• _EXERCISE BRIEF_: Filter the data below and copy out every line that contains the string "radius". Treat the match as case-sensitive.

(Stored entries)
######

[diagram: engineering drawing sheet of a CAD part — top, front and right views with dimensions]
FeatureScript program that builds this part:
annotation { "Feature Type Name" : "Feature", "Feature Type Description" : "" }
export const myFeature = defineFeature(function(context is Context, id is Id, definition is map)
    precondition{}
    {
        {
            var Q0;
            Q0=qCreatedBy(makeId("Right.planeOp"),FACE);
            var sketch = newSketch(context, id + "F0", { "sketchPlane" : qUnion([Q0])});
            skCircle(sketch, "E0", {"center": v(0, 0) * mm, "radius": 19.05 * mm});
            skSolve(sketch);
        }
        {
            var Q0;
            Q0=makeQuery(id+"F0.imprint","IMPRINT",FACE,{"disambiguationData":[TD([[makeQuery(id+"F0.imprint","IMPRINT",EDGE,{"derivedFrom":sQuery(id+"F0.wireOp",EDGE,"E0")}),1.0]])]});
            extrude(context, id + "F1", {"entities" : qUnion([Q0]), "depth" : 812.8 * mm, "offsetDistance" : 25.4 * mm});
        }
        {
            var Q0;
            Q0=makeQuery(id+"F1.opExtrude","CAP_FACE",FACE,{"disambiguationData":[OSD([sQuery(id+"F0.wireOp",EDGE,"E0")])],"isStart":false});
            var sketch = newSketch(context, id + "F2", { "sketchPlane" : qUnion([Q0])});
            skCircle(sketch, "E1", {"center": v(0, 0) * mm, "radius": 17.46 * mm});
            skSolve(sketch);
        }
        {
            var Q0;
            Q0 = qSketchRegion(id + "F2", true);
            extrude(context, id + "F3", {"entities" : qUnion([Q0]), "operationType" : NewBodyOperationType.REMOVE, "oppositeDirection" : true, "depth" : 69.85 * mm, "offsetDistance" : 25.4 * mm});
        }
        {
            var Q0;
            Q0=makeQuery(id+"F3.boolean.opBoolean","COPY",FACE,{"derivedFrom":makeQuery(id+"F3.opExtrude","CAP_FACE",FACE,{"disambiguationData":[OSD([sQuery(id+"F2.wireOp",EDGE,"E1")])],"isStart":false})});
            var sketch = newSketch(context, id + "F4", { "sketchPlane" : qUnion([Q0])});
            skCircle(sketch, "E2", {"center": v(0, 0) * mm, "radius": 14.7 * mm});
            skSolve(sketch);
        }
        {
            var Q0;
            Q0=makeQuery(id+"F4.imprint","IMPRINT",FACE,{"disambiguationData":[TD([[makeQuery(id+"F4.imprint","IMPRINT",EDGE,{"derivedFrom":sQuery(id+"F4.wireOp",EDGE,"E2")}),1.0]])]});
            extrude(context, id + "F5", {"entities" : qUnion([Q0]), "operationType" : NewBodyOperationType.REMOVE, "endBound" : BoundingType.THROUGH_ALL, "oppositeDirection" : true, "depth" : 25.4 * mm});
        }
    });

######

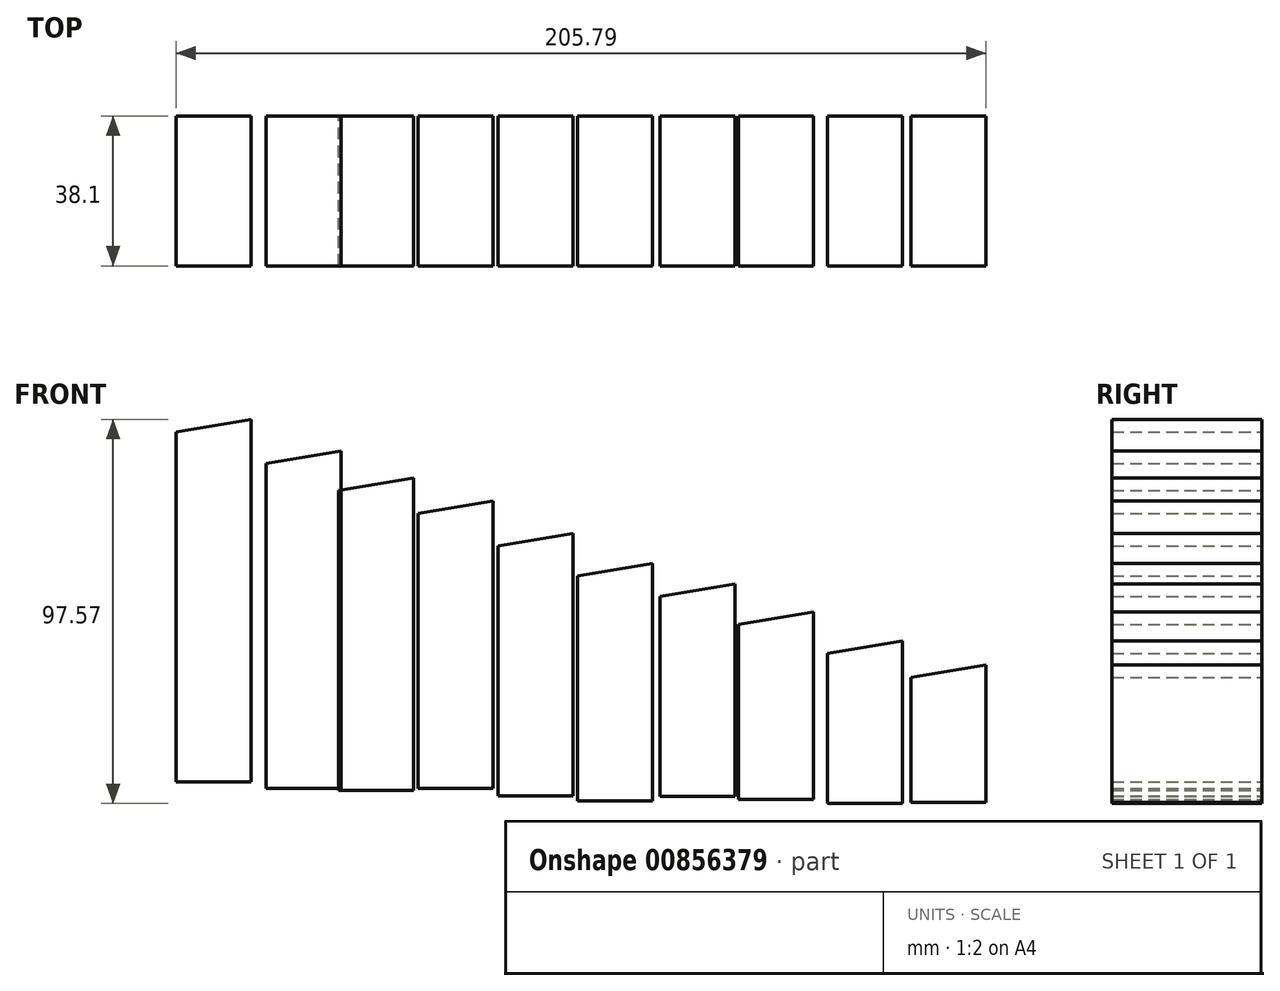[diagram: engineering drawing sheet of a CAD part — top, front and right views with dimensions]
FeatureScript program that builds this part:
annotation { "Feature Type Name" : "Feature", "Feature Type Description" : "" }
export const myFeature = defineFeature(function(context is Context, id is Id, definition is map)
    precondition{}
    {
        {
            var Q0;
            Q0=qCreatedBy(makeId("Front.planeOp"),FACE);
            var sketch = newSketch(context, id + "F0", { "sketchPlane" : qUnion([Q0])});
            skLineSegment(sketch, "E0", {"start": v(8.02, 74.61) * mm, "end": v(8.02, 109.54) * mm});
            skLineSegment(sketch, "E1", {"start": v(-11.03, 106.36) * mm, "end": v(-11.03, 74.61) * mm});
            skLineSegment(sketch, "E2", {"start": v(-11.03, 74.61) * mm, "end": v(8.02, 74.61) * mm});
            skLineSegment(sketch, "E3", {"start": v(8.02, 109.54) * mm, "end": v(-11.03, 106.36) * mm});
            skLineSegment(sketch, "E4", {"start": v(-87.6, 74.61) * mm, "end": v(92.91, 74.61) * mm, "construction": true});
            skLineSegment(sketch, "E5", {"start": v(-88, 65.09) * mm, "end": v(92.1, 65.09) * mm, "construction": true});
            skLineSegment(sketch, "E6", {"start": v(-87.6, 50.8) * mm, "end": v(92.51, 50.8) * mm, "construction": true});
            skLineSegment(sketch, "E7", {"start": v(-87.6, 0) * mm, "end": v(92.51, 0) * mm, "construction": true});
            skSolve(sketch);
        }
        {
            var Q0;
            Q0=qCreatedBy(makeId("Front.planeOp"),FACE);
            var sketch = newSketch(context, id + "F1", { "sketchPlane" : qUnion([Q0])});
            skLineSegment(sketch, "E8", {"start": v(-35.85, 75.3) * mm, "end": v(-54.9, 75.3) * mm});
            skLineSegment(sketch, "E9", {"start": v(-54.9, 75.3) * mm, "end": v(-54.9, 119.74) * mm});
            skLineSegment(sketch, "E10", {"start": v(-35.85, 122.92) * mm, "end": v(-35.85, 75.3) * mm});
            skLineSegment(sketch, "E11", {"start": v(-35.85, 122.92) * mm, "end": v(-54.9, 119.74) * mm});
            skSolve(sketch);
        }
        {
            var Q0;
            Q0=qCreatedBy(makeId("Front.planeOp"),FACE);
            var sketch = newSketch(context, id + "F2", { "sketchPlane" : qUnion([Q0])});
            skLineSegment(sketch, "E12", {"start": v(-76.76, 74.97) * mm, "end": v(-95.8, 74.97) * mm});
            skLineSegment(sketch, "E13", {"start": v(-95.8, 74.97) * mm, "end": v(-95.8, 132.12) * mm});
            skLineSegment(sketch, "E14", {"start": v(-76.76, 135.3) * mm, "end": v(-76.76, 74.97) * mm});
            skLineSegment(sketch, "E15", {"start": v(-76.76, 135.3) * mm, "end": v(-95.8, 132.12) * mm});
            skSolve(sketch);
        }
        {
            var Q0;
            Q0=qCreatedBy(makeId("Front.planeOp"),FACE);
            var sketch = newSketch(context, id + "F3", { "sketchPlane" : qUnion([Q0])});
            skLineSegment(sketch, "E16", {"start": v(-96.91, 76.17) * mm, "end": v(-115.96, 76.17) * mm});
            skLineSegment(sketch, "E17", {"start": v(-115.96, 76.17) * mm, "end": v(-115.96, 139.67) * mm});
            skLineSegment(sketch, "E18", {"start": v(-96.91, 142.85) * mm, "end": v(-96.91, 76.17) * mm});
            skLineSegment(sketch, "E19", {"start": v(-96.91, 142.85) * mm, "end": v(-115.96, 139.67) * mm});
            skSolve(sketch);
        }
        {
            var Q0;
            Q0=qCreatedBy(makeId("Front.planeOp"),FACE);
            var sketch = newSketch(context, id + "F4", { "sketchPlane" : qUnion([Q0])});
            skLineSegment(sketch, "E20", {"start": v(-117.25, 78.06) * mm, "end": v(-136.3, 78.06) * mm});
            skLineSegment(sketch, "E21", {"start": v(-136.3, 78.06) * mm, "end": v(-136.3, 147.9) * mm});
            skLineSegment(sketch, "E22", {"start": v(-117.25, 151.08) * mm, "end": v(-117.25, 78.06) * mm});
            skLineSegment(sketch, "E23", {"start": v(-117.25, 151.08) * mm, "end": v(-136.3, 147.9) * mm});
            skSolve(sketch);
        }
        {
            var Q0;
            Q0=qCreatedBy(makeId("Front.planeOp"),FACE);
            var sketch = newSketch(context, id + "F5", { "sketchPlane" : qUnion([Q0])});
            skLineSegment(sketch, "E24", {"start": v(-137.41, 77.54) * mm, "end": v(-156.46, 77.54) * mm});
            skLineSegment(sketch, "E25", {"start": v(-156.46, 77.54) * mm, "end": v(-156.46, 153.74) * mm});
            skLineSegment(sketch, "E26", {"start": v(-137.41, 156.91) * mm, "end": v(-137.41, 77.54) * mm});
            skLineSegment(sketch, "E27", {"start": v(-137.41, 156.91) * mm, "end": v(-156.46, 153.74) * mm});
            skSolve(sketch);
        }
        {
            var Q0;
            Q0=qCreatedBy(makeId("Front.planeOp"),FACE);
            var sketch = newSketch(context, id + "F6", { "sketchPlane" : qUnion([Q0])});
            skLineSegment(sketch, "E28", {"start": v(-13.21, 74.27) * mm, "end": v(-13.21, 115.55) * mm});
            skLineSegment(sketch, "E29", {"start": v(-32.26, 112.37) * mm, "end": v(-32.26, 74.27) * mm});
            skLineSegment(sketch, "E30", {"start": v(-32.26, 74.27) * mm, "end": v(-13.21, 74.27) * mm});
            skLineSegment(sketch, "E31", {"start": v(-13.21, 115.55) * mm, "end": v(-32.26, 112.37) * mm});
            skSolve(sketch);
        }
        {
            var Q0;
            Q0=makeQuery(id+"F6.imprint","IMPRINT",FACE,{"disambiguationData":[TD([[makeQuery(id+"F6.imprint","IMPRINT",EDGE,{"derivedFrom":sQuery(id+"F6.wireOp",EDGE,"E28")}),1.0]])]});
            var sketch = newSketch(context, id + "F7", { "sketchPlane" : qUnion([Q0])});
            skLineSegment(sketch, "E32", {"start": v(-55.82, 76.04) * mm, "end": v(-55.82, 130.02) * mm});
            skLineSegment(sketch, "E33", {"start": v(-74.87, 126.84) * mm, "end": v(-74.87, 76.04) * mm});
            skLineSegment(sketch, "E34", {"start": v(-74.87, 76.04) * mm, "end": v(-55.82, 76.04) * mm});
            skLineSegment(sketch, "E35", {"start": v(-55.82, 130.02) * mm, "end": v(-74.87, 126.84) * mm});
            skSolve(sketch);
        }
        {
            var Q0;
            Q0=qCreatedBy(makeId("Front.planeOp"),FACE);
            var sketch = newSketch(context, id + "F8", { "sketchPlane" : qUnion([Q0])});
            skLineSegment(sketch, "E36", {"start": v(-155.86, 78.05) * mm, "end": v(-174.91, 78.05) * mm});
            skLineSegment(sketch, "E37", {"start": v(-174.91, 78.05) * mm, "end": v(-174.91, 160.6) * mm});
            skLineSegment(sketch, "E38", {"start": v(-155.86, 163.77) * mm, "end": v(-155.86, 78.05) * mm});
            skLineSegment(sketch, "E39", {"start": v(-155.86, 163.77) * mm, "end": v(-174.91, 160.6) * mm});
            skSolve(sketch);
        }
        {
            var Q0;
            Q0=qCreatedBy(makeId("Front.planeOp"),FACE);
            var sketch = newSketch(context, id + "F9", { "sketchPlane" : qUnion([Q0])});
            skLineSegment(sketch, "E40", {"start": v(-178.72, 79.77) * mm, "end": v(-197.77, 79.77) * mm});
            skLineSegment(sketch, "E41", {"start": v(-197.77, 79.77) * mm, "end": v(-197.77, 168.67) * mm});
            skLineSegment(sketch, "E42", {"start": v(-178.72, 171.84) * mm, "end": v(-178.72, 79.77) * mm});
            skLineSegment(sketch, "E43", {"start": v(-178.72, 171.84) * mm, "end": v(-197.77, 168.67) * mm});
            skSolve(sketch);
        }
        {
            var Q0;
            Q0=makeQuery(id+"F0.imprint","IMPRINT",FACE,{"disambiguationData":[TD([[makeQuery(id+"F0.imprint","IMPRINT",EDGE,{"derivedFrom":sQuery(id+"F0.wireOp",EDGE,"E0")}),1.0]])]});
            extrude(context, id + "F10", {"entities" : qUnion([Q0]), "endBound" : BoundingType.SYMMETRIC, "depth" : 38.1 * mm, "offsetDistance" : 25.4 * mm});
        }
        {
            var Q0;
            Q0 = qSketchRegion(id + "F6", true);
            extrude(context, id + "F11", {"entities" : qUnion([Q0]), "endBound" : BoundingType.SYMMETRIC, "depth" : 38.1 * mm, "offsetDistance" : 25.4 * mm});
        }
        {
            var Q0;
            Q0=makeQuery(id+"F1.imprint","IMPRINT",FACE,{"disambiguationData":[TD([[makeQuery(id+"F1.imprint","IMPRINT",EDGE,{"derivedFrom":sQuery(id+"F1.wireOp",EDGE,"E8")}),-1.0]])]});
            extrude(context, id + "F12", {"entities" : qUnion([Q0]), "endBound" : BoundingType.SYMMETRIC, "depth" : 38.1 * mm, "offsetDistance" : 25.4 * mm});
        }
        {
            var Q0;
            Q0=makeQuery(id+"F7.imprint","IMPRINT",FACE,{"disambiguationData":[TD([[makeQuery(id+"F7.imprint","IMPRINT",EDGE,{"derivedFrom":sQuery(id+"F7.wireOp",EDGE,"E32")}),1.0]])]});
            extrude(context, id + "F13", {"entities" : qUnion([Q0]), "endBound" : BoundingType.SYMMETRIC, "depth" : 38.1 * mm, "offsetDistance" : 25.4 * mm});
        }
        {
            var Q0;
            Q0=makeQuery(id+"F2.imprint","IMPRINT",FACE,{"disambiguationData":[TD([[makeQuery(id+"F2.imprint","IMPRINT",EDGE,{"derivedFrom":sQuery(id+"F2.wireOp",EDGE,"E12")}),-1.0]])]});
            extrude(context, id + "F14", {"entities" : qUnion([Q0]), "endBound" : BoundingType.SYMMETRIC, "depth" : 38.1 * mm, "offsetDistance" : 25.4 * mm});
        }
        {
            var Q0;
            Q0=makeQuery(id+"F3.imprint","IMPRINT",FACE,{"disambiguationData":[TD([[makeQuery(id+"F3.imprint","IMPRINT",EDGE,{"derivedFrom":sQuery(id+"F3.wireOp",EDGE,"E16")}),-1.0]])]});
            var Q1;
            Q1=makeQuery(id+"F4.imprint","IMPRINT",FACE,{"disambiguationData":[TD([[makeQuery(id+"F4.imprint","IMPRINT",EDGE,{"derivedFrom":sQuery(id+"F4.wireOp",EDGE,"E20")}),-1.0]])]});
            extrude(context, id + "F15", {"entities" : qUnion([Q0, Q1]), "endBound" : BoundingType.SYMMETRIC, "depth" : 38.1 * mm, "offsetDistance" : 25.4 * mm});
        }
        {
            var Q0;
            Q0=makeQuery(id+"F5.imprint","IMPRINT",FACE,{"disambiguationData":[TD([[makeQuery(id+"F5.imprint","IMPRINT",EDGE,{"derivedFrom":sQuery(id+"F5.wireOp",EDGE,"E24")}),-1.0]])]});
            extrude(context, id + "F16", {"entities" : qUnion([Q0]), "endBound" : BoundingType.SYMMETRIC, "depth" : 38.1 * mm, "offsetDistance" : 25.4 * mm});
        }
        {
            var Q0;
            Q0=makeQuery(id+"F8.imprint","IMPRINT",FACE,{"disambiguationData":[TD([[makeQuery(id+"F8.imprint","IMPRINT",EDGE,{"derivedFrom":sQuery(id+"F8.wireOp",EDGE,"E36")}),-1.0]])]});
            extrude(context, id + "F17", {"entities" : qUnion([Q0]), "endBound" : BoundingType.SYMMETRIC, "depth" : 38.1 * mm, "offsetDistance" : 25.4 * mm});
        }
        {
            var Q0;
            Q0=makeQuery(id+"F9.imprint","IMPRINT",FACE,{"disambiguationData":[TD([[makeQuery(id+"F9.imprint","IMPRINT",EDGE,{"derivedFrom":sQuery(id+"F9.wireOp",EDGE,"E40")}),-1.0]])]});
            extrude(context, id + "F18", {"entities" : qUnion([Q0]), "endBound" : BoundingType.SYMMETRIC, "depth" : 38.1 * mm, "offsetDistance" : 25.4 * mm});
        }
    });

######

• _ANSWER FOR THIS EXERCISE_:
            skCircle(sketch, "E0", {"center": v(0, 0) * mm, "radius": 19.05 * mm});
            skCircle(sketch, "E1", {"center": v(0, 0) * mm, "radius": 17.46 * mm});
            skCircle(sketch, "E2", {"center": v(0, 0) * mm, "radius": 14.7 * mm});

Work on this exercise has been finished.